Researching on mentally ill persons introduces unique theoretical and methodological issues, prominent among which are issues of reliability of their responses on account of their mental state especially at the point of history taking [23]. The medical records of the patients revealed that history was given by some patients while for some others, an accompanying relation or friend assisted or gave the full history when the patient was not in a stable mental state to do so. Therefore, the records in the case files may not be entirely accurate. Aggressive incidents recorded were not captured using a standardized scale. Therefore some subtle aggressive behaviour may not have been captured except for overt forms.
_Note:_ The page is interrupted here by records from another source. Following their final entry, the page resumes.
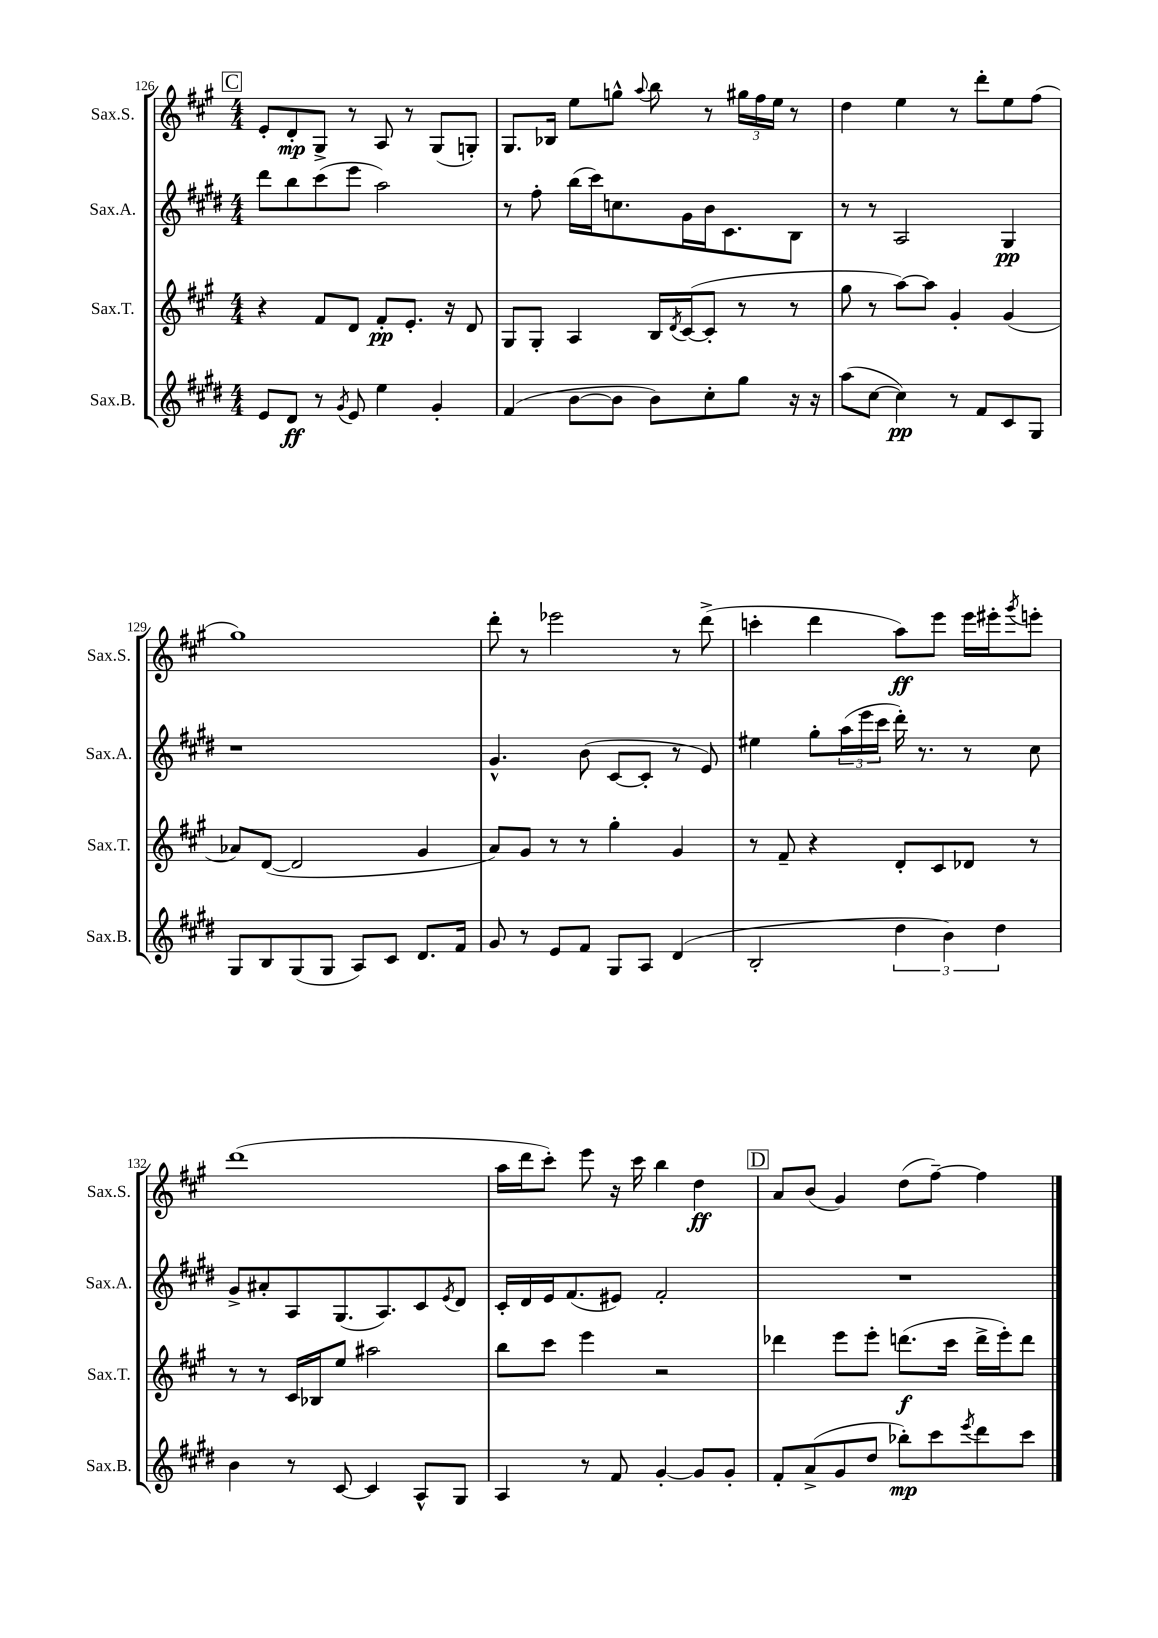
<<
\new StaffGroup <<
\new Staff = "s0" \with { instrumentName = "Sax.S." shortInstrumentName = "Sax.S." } {
    \clef treble \key a \major \numericTimeSignature \time 4/4
    \mark \markup { \box "C" } e'8-. d'8-.\mp gis8-> r8 a8 r8 gis8( g8-.) |
    gis8. bes16 e''8 g''8-^ \appoggiatura { a''8 } b''8 r8 \tuplet 3/2 { gis''16 fis''16 e''16 } r8 |
    d''4 e''4 r8 d'''8-. e''8 fis''8( |
    gis''1) |
    d'''8-. r8 ees'''2 r8 d'''8->( |
    c'''4-. d'''4 a''8\ff) e'''8 e'''16 eis'''16-. \acciaccatura { gis'''8 } e'''8-. |
    d'''1( |
    a''16 d'''16 cis'''8-.) e'''8 r16 cis'''16 b''4 d''4\ff |
    \mark \markup { \box "D" } a'8 b'8( gis'4) d''8( fis''8~--) fis''4 \bar "|." |
}
\new Staff = "s1" \with { instrumentName = "Sax.A." shortInstrumentName = "Sax.A." } {
    \clef treble \key e \major \numericTimeSignature \time 4/4
    \mark \markup { \box "C" } dis'''8 b''8 cis'''8( e'''8 a''2) |
    r8 fis''8-. b''16( cis'''16) c''8. gis'16 b'16 cis'8. b8 |
    r8 r8 a2 gis4\pp |
    r1 |
    gis'4.-^ b'8( cis'8~ cis'8-. r8 e'8) |
    eis''4 gis''8-. \tuplet 3/2 { a''16( e'''16 cis'''16 } dis'''16-.) r8. r8 cis''8 |
    gis'8-> ais'8-. a8 gis8.( a8.) cis'8 \acciaccatura { e'8 } dis'8 |
    cis'16-. dis'16 e'16 fis'8.( eis'8) fis'2-. |
    \mark \markup { \box "D" } R1 \bar "|." |
}
\new Staff = "s2" \with { instrumentName = "Sax.T." shortInstrumentName = "Sax.T." } {
    \clef treble \key a \major \numericTimeSignature \time 4/4
    \mark \markup { \box "C" } r4 fis'8 d'8 fis'8-.\pp e'8.-. r16 d'8 |
    gis8 gis8-. a4 b16 \acciaccatura { d'8 } cis'16~( cis'8-. r8 r8 |
    gis''8 r8 a''8~) a''8 gis'4-. gis'4( |
    aes'8) d'8~( d'2 gis'4 |
    a'8) gis'8 r8 r8 gis''4-. gis'4 |
    r8 fis'8-- r4 d'8-. cis'8 des'8 r8 |
    r8 r8 cis'16 bes16 e''8 ais''2 |
    b''8 cis'''8 e'''4 r2 |
    \mark \markup { \box "D" } des'''4 e'''8 e'''8-. d'''8.\f( cis'''16 d'''16-> e'''16-.) d'''8 \bar "|." |
}
\new Staff = "s3" \with { instrumentName = "Sax.B." shortInstrumentName = "Sax.B." } {
    \clef treble \key e \major \numericTimeSignature \time 4/4
    \mark \markup { \box "C" } e'8 dis'8\ff r8 \acciaccatura { gis'8 } e'8 e''4 gis'4-. |
    fis'4( b'8~ b'8 b'8) cis''8-. gis''8 r16 r16 |
    a''8( cis''8~ cis''4\pp) r8 fis'8 cis'8 gis8 |
    gis8 b8 gis8( gis8 a8) cis'8 dis'8. fis'16 |
    gis'8 r8 e'8 fis'8 gis8 a8 dis'4( |
    b2-. \tuplet 3/2 { dis''4 b'4) dis''4 } |
    b'4 r8 cis'8~ cis'4 a8-^ gis8 |
    a4 r8 fis'8 gis'4~-. gis'8 gis'8-. |
    \mark \markup { \box "D" } fis'8-. a'8->( gis'8 dis''8 bes''8-.\mp) cis'''8 \acciaccatura { e'''8 } dis'''8 cis'''8 \bar "|." |
}
>>
>>
\layout { \context { \Score currentBarNumber = #126 } }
This is a retrospective study; as such, the patients were not attended to first hand by the researcher.

Conclusion

The prevalence of schizophrenia among the psychiatric cohort studied is 21.9%. Other results from the study confirmed reports from previous studies on the relationship between a positive family history of psychiatric illness and developing psychopathology. Furthermore, the association between aggression and the presence of psychotic features in schizophrenia is noted. Improvement in our knowledge of the epidemiology of schizophrenia in our environment will no doubt translate to better management of this multifaceted, chronic disorder.